_TASK PROMPT_.
Only the lines from the one containing "DIETY A HUBNUTÍ" through the final line below belong in the output, copied exactly and without pictures.

Content starts

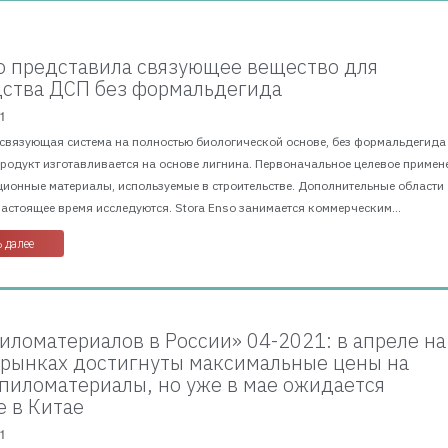
so представила связующее вещество для
ства ДСП без формальдегида
1
 связующая система на полностью биологической основе, без формальдегида
Продукт изготавливается на основе лигнина. Первоначальное целевое примен
ционные материалы, используемые в строительстве. Дополнительные области
астоящее время исследуются. Stora Enso занимается коммерческим...
 далее
иломатериалов в России» 04-2021: в апреле на
рынках достигнуты максимальные цены на
пиломатериалы, но уже в мае ожидается
 в Китае
1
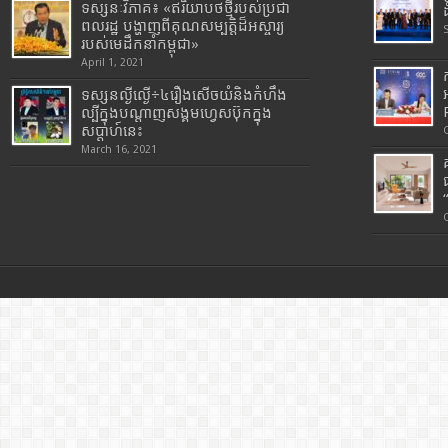
ទស្សនៈវិភាគ៖ «ឥរិយាបថថ្មីរបស់ប្រជា
ពលរដ្ឋ បង្ហាញពីគុណសម្បត្តិដ៏អស្ចារ្យ
របស់មេដឹកនាំកម្ពុជា»
April 1, 2021
ទស្សនល្ងីល្ងើ÷៤រឿងសើចយំនិងកំហឹង
ល្បីក្នុងបណ្តាញសង្គមហ្វេសប៊ុកក្នុង
សប្តាហ៍នេះ
March 16, 2021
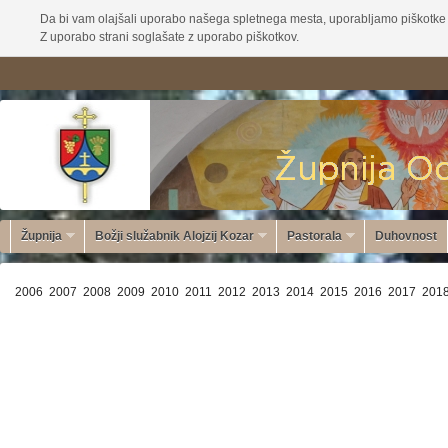
Da bi vam olajšali uporabo našega spletnega mesta, uporabljamo piškotke 
Z uporabo strani soglašate z uporabo piškotkov.
Župnija
Božji služabnik Alojzij Kozar
Pastorala
Duhovnost
2006
2007
2008
2009
2010
2011
2012
2013
2014
2015
2016
2017
201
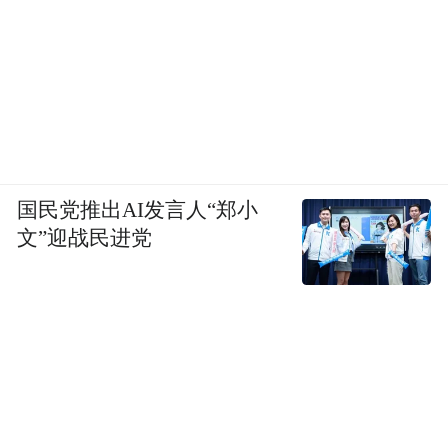
国民党推出AI发言人“郑小
文”迎战民进党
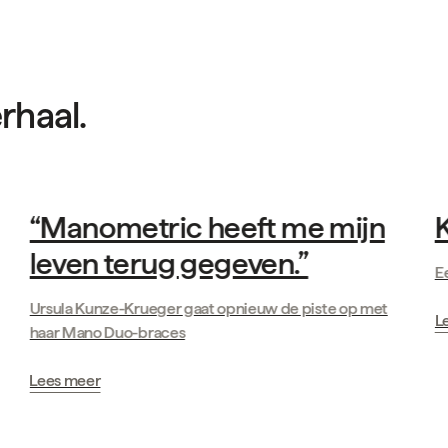
rhaal.
Verhalen van klanten
‘‘Manometric heeft me mijn
K
leven terug gegeven.’’
E
Ursula Kunze-Krueger gaat opnieuw de piste op met
L
haar Mano Duo-braces
Lees meer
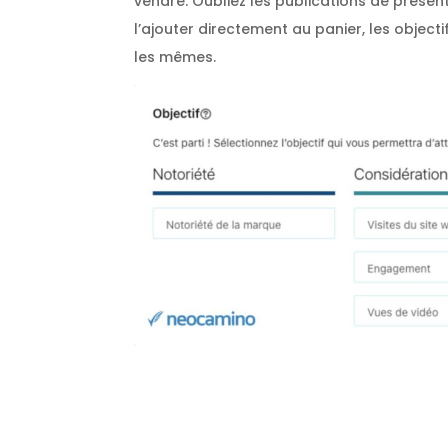
vendre. Oubliez les publications de présen
l’ajouter directement au panier, les objec
les mêmes.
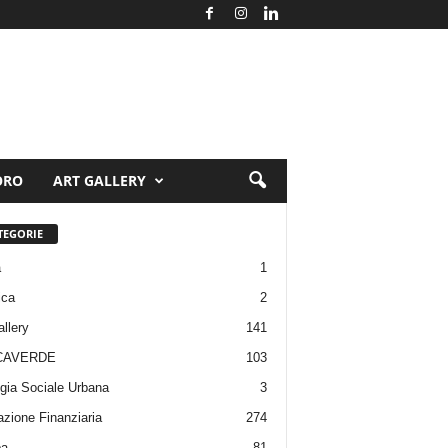
ORO
ART GALLERY
TEGORIE
a
1
ica
2
allery
141
CAVERDE
103
gia Sociale Urbana
3
zione Finanziaria
274
pa
81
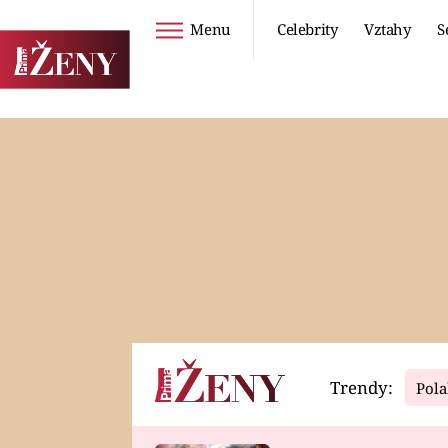
Menu
Celebrity
Vztahy
S
Seriály
Životní styl
ZOO
DIETY A HUBNUTÍ
PROSTŘENO!
CESTOVÁNÍ A
DOVOLENÁ
DUCH
ZDRAVÍ
Trendy:
Pola
Horoskopy
Video
ASTROČLÁNKY
SERIÁLY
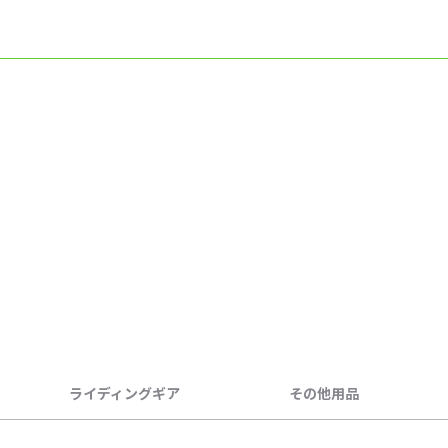
ライディングギア
その他用品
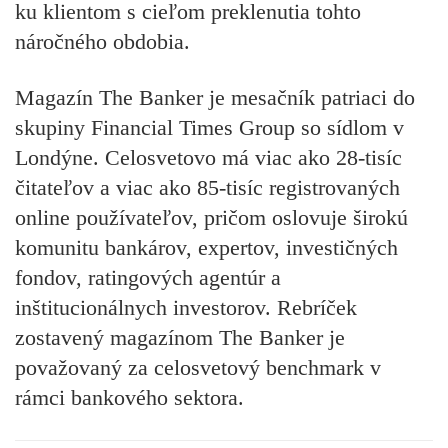
ku klientom s cieľom
preklenutia
tohto
náročného
obdobia.
Magazín The Banker je mesačník patriaci do
skupiny Financial Times Group so sídlom v
Londýne. Celosvetovo má viac ako
28-tisíc
čitateľov
a viac ako
85-tisíc registrovaných
online používateľov,
pričom oslovuje širokú
komunitu bankárov, expertov, investičných
fondov, ratingových agentúr a
inštitucionálnych investorov. Rebríček
zostavený magazínom The Banker je
považovaný za
celosvetový benchmark
v
rámci bankového sektora.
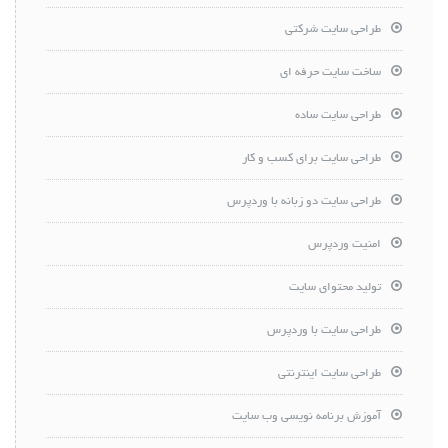
طراحی سایت شرکتی
ساخت سایت حرفه ای
طراحی سایت ساده
طراحی سایت برای کسب و کار
طراحی سایت دو زبانه با وردپرس
امنیت وردپرس
تولید محتوای سایت
طراحی سایت با وردپرس
طراحی سایت اینترنتی
آموزش برنامه نویسی وب سایت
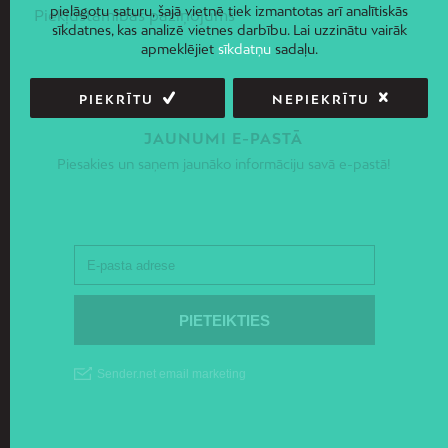
pielāgotu saturu, šajā vietnē tiek izmantotas arī analītiskās
Piekļūstamības paziņojums
sīkdatnes, kas analizē vietnes darbību. Lai uzzinātu vairāk
apmeklējiet
sīkdatņu
sadaļu.
PIEKRĪTU
NEPIEKRĪTU
JAUNUMI E-PASTĀ
Piesakies un saņem jaunāko informāciju savā e-pastā!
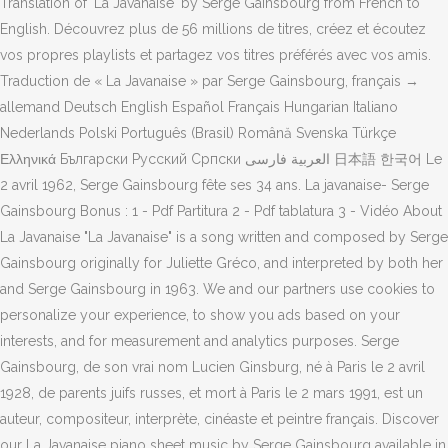
Translation of 'La Javanaise' by Serge Gainsbourg from French to
English. Découvrez plus de 56 millions de titres, créez et écoutez
vos propres playlists et partagez vos titres préférés avec vos amis.
Traduction de « La Javanaise » par Serge Gainsbourg, français →
allemand Deutsch English Español Français Hungarian Italiano
Nederlands Polski Português (Brasil) Română Svenska Türkçe
Ελληνικά Български Русский Српски العربية فارسی 日本語 한국어 Le
2 avril 1962, Serge Gainsbourg fête ses 34 ans. La javanaise- Serge
Gainsbourg Bonus : 1 - Pdf Partitura 2 - Pdf tablatura 3 - Vidéo About
La Javanaise "La Javanaise" is a song written and composed by Serge
Gainsbourg originally for Juliette Gréco, and interpreted by both her
and Serge Gainsbourg in 1963. We and our partners use cookies to
personalize your experience, to show you ads based on your
interests, and for measurement and analytics purposes. Serge
Gainsbourg, de son vrai nom Lucien Ginsburg, né à Paris le 2 avril
1928, de parents juifs russes, et mort à Paris le 2 mars 1991, est un
auteur, compositeur, interprète, cinéaste et peintre français. Discover
our La Javanaise piano sheet music by Serge Gainsbourg available in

Content ends

_RESULT_.
DIETY A HUBNUTÍ
PROSTŘENO!
CESTOVÁNÍ A
DOVOLENÁ
DUCH
ZDRAVÍ
Trendy:
Pola
Horoskopy
Video
ASTROČLÁNKY
SERIÁLY
ライディングギア
その他用品
ku klientom s cieľom
preklenutia
tohto
náročného
obdobia.
Magazín The Banker je mesačník patriaci do
skupiny Financial Times Group so sídlom v
Londýne. Celosvetovo má viac ako
28-tisíc
čitateľov
a viac ako
85-tisíc registrovaných
online používateľov,
pričom oslovuje širokú
komunitu bankárov, expertov, investičných
fondov, ratingových agentúr a
inštitucionálnych investorov. Rebríček
zostavený magazínom The Banker je
považovaný za
celosvetový benchmark
v
rámci bankového sektora.
طراحی سایت شرکتی
ساخت سایت حرفه ای
طراحی سایت ساده
طراحی سایت برای کسب و کار
طراحی سایت دو زبانه با وردپرس
امنیت وردپرس
تولید محتوای سایت
طراحی سایت با وردپرس
طراحی سایت اینترنتی
آموزش برنامه نویسی وب سایت
pielāgotu saturu, šajā vietnē tiek izmantotas arī analītiskās
Piekļūstamības paziņojums
sīkdatnes, kas analizē vietnes darbību. Lai uzzinātu vairāk
apmeklējiet
sīkdatņu
sadaļu.
PIEKRĪTU
NEPIEKRĪTU
JAUNUMI E-PASTĀ
Piesakies un saņem jaunāko informāciju savā e-pastā!
Translation of 'La Javanaise' by Serge Gainsbourg from French to
English. Découvrez plus de 56 millions de titres, créez et écoutez
vos propres playlists et partagez vos titres préférés avec vos amis.
Traduction de « La Javanaise » par Serge Gainsbourg, français →
allemand Deutsch English Español Français Hungarian Italiano
Nederlands Polski Português (Brasil) Română Svenska Türkçe
Ελληνικά Български Русский Српски العربية فارسی 日本語 한국어 Le
2 avril 1962, Serge Gainsbourg fête ses 34 ans. La javanaise- Serge
Gainsbourg Bonus : 1 - Pdf Partitura 2 - Pdf tablatura 3 - Vidéo About
La Javanaise "La Javanaise" is a song written and composed by Serge
Gainsbourg originally for Juliette Gréco, and interpreted by both her
and Serge Gainsbourg in 1963. We and our partners use cookies to
personalize your experience, to show you ads based on your
interests, and for measurement and analytics purposes. Serge
Gainsbourg, de son vrai nom Lucien Ginsburg, né à Paris le 2 avril
1928, de parents juifs russes, et mort à Paris le 2 mars 1991, est un
auteur, compositeur, interprète, cinéaste et peintre français. Discover
our La Javanaise piano sheet music by Serge Gainsbourg available in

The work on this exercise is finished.